Processing

Weekly kill: Lighter cows present cost efficiency challenge for processors

Jon Condon 17/07/2018

AS eastern Australia’s drought wears on into the second half of the year, challenges continue to emerge which highlight the impact that such conditions can have on Australian beef’s competitiveness in a globalised meat industry.

Cow weights – or the lack of them – are starting to impact processing efficiency. That’s because fixed costs on killing a beast don’t vary that much, regardless of whether a carcase is 200kg or 350kg dressed weight, while potentially delivering another 80-100kg of boneless beef at little extra production cost.

Heavier, better slaughter cattle continue to tighten up in supply, replaced by more and more plain-conditioned lighter cattle, a large multi-site processor said this week.

With current very depressed hides values included, one processor said killing 200kg or lighter (carcase weight) cows at present was close to a loss-making proposition in his business.

“There’s only a very limited amount of meat on a 180kg cow carcase, by the time you bone it out,” he said.
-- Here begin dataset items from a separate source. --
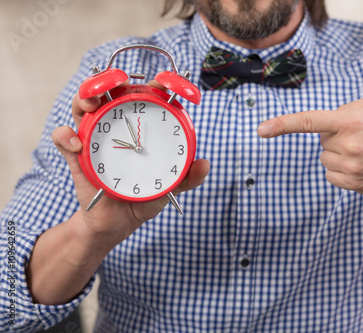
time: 11:46
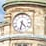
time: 4:32
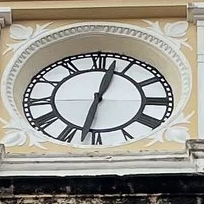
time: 12:32
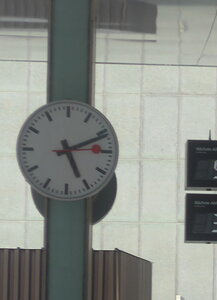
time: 5:11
Some plants recording long-term average carcase weights of around 300kg across their steer/cow kills are presently averaging carcase weights around 250-260kg due to drought impact, suggesting there are a lot more very light bodies on the rails at present.

Virtually all processors killing cows have grids which carry larger price penalties, the lower the cow carcase weights go. While gradients of 5c/kg decline every 20kg carcase weight reduces are more common at the upper end of the cow weight spectrum, anything below around 200kg carcase weight is often much more heavily penalised in grid pricing.

One NSW grid example seen this week has a drop of 30c/kg for cows below 225kg carcase weight. That represnts a difference of $67/head between falling above or below that line, and it’s fairly typical of other works grids at present. Below 180kg, and many cow grids plummet, as processors essentially send the message that they don’t want the article, at any cost.

One processor with operations in southern Australia said many suppliers were trying to feed cows to stay on the right side of the 200kg equation at present, to avoid the worst of the price deductions – but it was coming at a considerable sacrifice, in terms of spiralling stockfeed costs.

Cows 180kg or less are typically only boners (also called tinners or canners, harking back to the days of tinned meat) where the entire boneless production is directed into the ‘slash-pack’ grinding beef market, with no cuts salvaged for the whole-muscle market at all.

In southern states, a lot of cows had been these manufacturing types for quite some time, one processor said. In contrast, most Queensland cow weights were still reasonably good, if perhaps starting to slip in some regions.

Particularly cold conditions across large parts of eastern Australia since early July are seeing cattle slipping rapidly in condition as heavy frosts take effect, and its being reflected in a modest lift in supply this week, some processors said.

Some grids rise again

Following the price trend in direct consignment slaughter cattle seen in the past three weeks, some Queensland and NSW processor grids have risen again in the past couple of days.

Competitive grids this morning for kills in coming days in southeast Queensland had four-tooth grassfed steer at 500c/kg, milk and two-tooth steer 505c/kg, and heavy cow 445c/kg. Other local grids for plants with cheaper transport access are around 430c/kg on heavy cows and 480c on grassfed ox.

A large northern NSW export processor has grids out today for four-tooth grassfed heavy steer of 490c/kg, and heavy cows 30c higher, at 430c/kg.

Slaughter numbers ease again

Rates of slaughter across eastern Australia continued to slip last week, with NLRS recording a five-state kill to Friday of 141,709 head. That’s down another 1pc on the week before, and continues a sharp decline that started back in mid-June.

Queensland’s kill at 78,100 head was much the same as the week before, but still 11pc higher than this time last year, while NSW numbers were down 6pc on the previous week, at 31,300 head.

Victoria’s kill at almost 22,900 head was down 3pc on the previous week, while Tasmania fell 1pc to 4874 head.

Only South Australia lifted numbers last week, jumping 18pc to 4580 head. The SA kill is still heavily hampered by the closure of the TFI Murray Bridge plant, being down 42pc on throughput compared with this time last year. Many of those foregone Murray Bridge cattle are now trucked into Victoria for slaughter at O’Connor’s, reflected in Victoria’s kill up 11pc on this time last year.